I feel like I'm turning into some kind of old woman. I don't consider myself fully grown and I don't always act in the most mature ways, but I definitely am going through something in which I have no patience at all for young-acting people and ignorance. It's really unattractive to think of oneself as better than anyone else, but it's been a struggle not to lately. I've been surrounded by people who are just ignorant, seemingly on all levels. Not using proper English and thinking it's okay...being loud, obnoxious, and making it painfully obvious to everyone within earshot that you're trifling and ghetto. I'm just annoyed to the fullest extent by it. I shouldn't have to tell someone who's 28 years old that the word is "memorable," not "rememerable." (yeah, that's right...no b). Nobody in their 30s should be screaming at me across a warehouse, asking for "oinkment" because they cut their finger and it burns. Ointment or not, that's what happens when you cut flesh...it stings and burns. These people have graduated high school and are in college...why do they think this is okay? I'm just thoroughly sick of it all.
Unfortunately, I have what I believe to be a stye forming on the inner corner of my left eyelid. This afternoon at work, it just suddenly appeared. It began by swelling and I noticed my eyelid thickening. My eyes have been itching and creating a steady flow of pus and crust since the first of the year. Was this what it was working up to? The bump is now really tender to the touch and it's beginning to border on painful when I blink. I'm so unimpressed. It's really ugly too.
I've got a lot of things on my plate right now.

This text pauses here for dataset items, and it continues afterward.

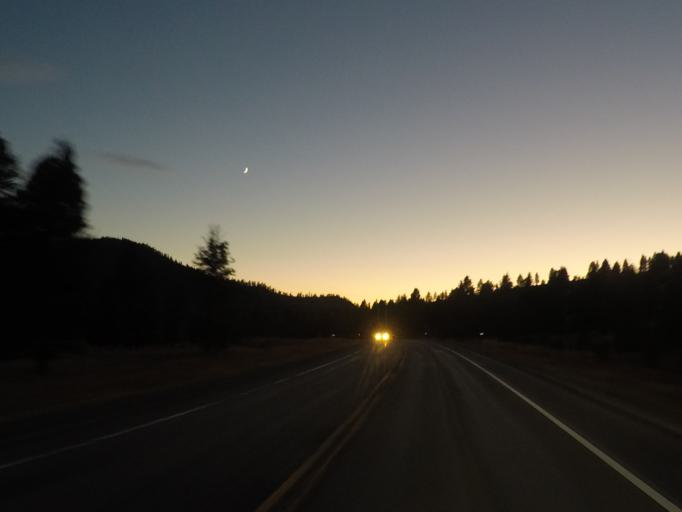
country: US
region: Montana
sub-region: Missoula County
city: Seeley Lake
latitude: 47.0289
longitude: -113.2832
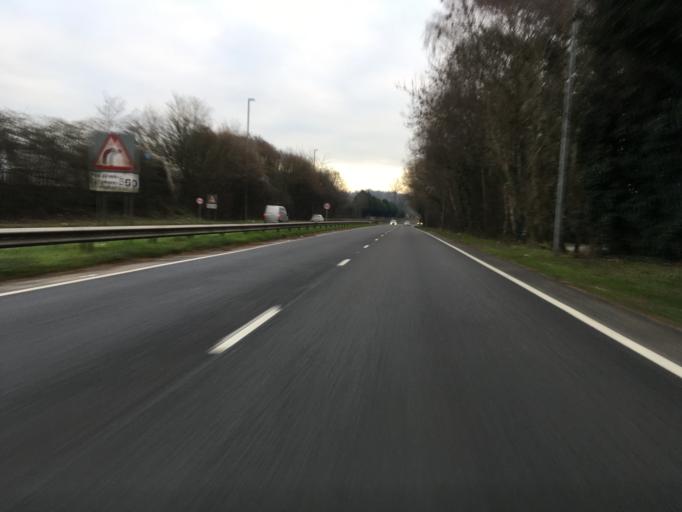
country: GB
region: Wales
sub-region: Newport
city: Newport
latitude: 51.5830
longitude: -3.0477
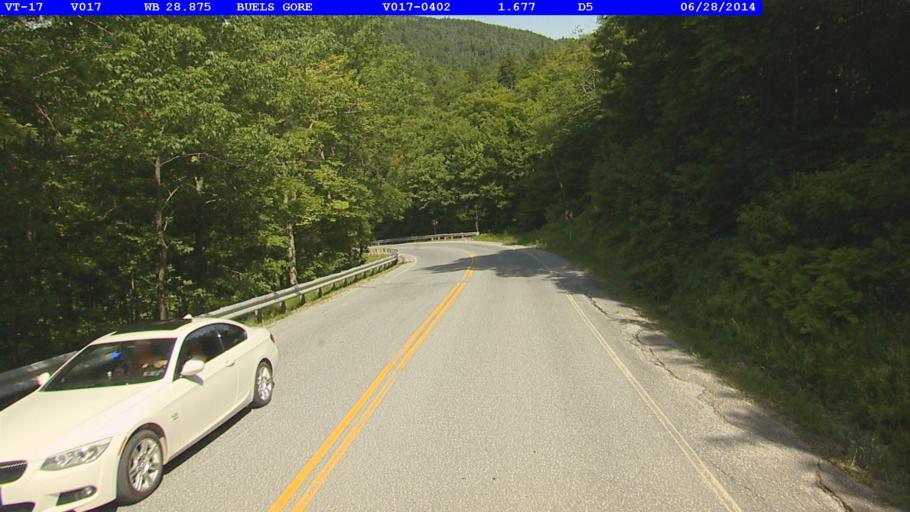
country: US
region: Vermont
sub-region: Addison County
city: Bristol
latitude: 44.2156
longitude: -72.9420
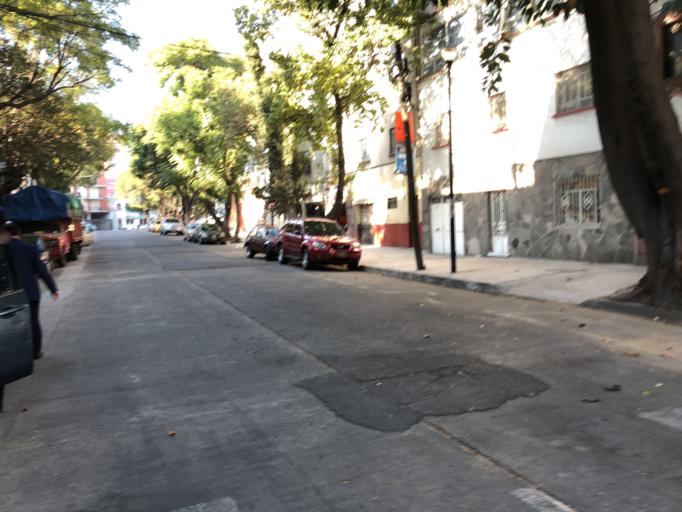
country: MX
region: Mexico City
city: Cuauhtemoc
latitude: 19.4327
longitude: -99.1698
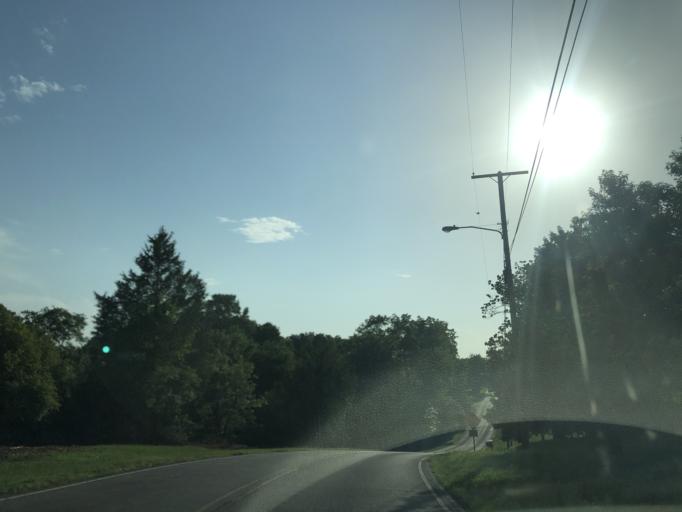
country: US
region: Tennessee
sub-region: Davidson County
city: Lakewood
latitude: 36.1498
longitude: -86.6567
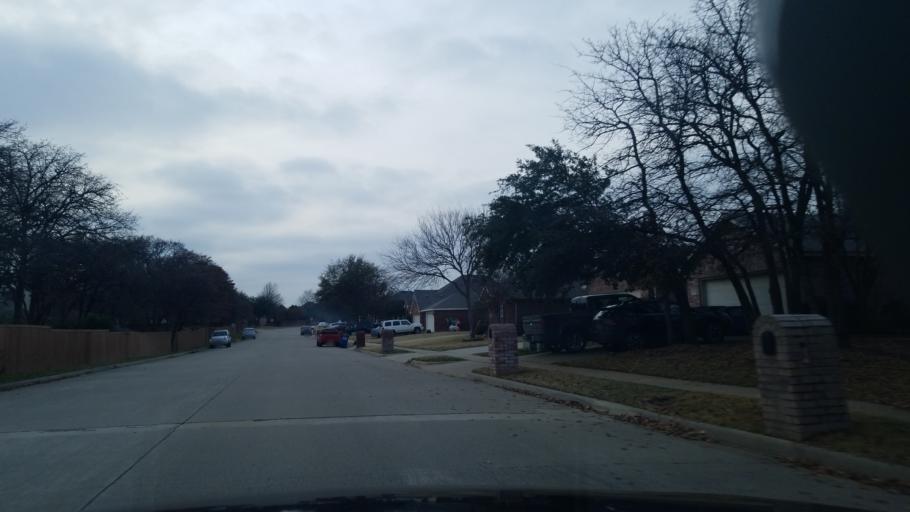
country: US
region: Texas
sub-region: Denton County
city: Corinth
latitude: 33.1359
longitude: -97.0824
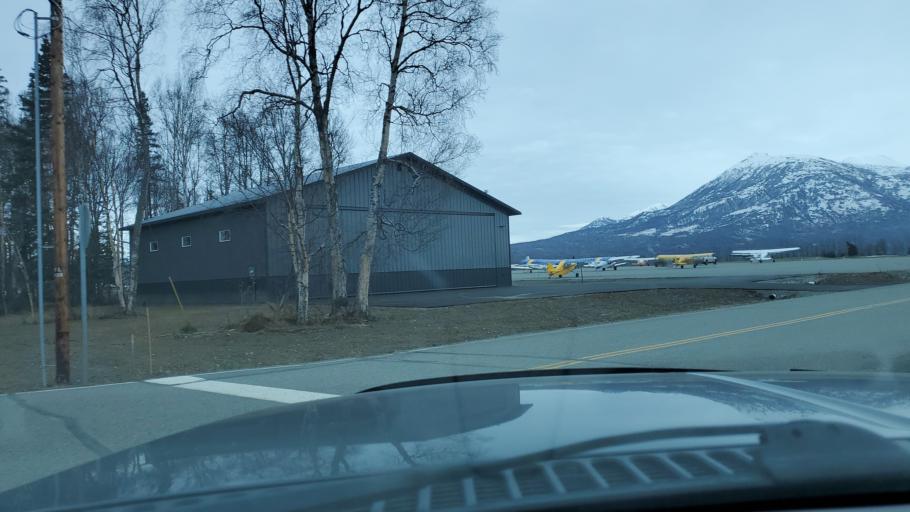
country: US
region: Alaska
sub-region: Matanuska-Susitna Borough
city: Palmer
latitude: 61.5965
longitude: -149.0951
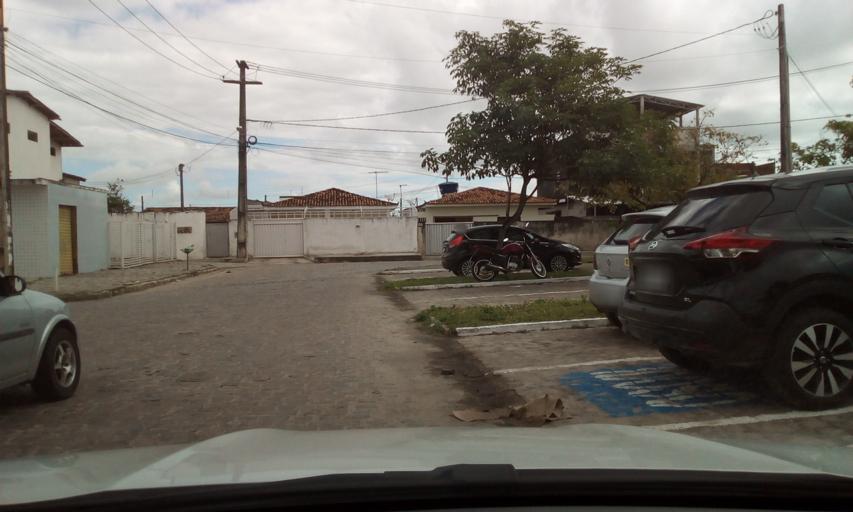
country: BR
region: Paraiba
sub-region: Joao Pessoa
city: Joao Pessoa
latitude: -7.1803
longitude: -34.8766
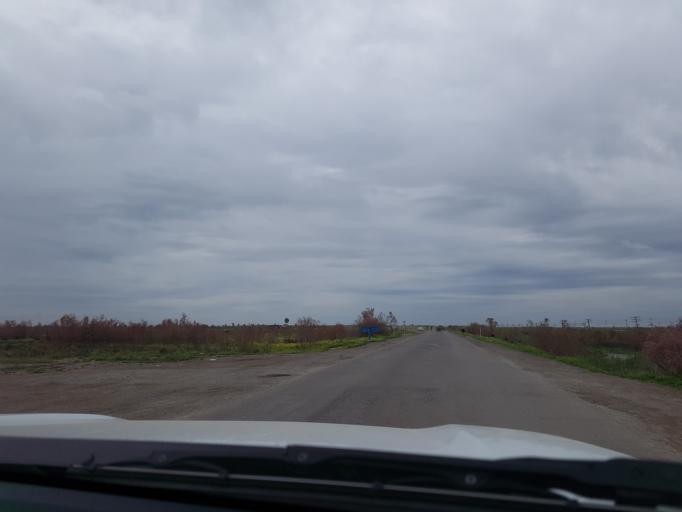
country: TM
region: Mary
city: Bayramaly
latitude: 37.7485
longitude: 62.4848
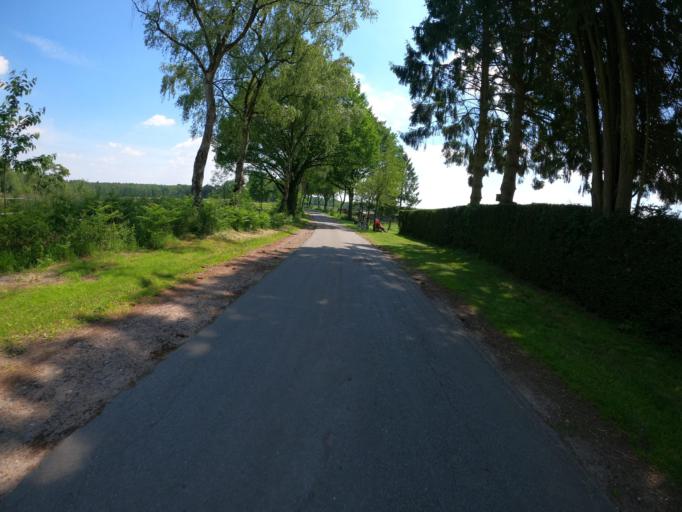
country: DE
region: North Rhine-Westphalia
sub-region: Regierungsbezirk Dusseldorf
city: Hunxe
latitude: 51.7022
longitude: 6.7910
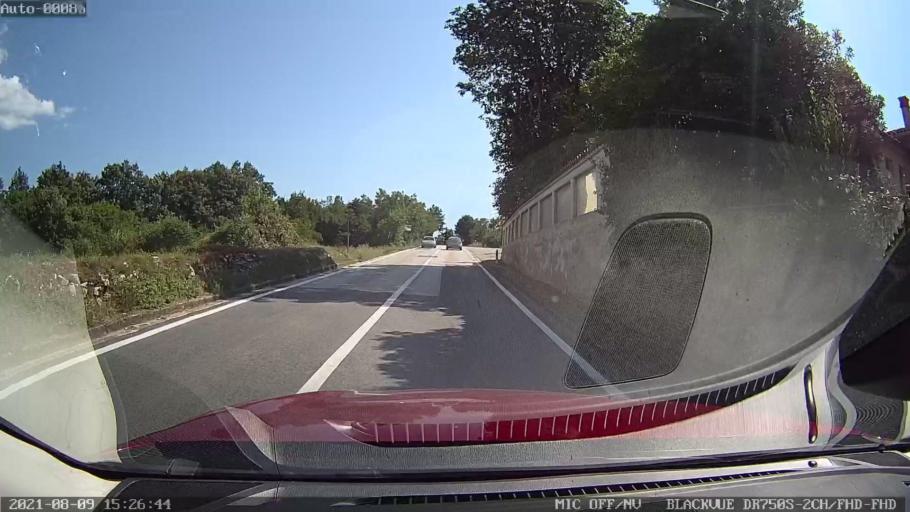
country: HR
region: Istarska
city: Pazin
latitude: 45.1594
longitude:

I move into my new apartment on the 1st of February, I have some doctors appointments coming up for some check-ups, it's tax time, I've got some important decisions to make regarding my finances, still applying to better jobs, praying for my father and his health, my mother and her patience and sanity because of my father and his health, and my brother and his fast-approaching leap into fatherhood. Shanee is marvelous about helping me keep my head on straight.
Exhaustion has taken over, more tomorrow possibly!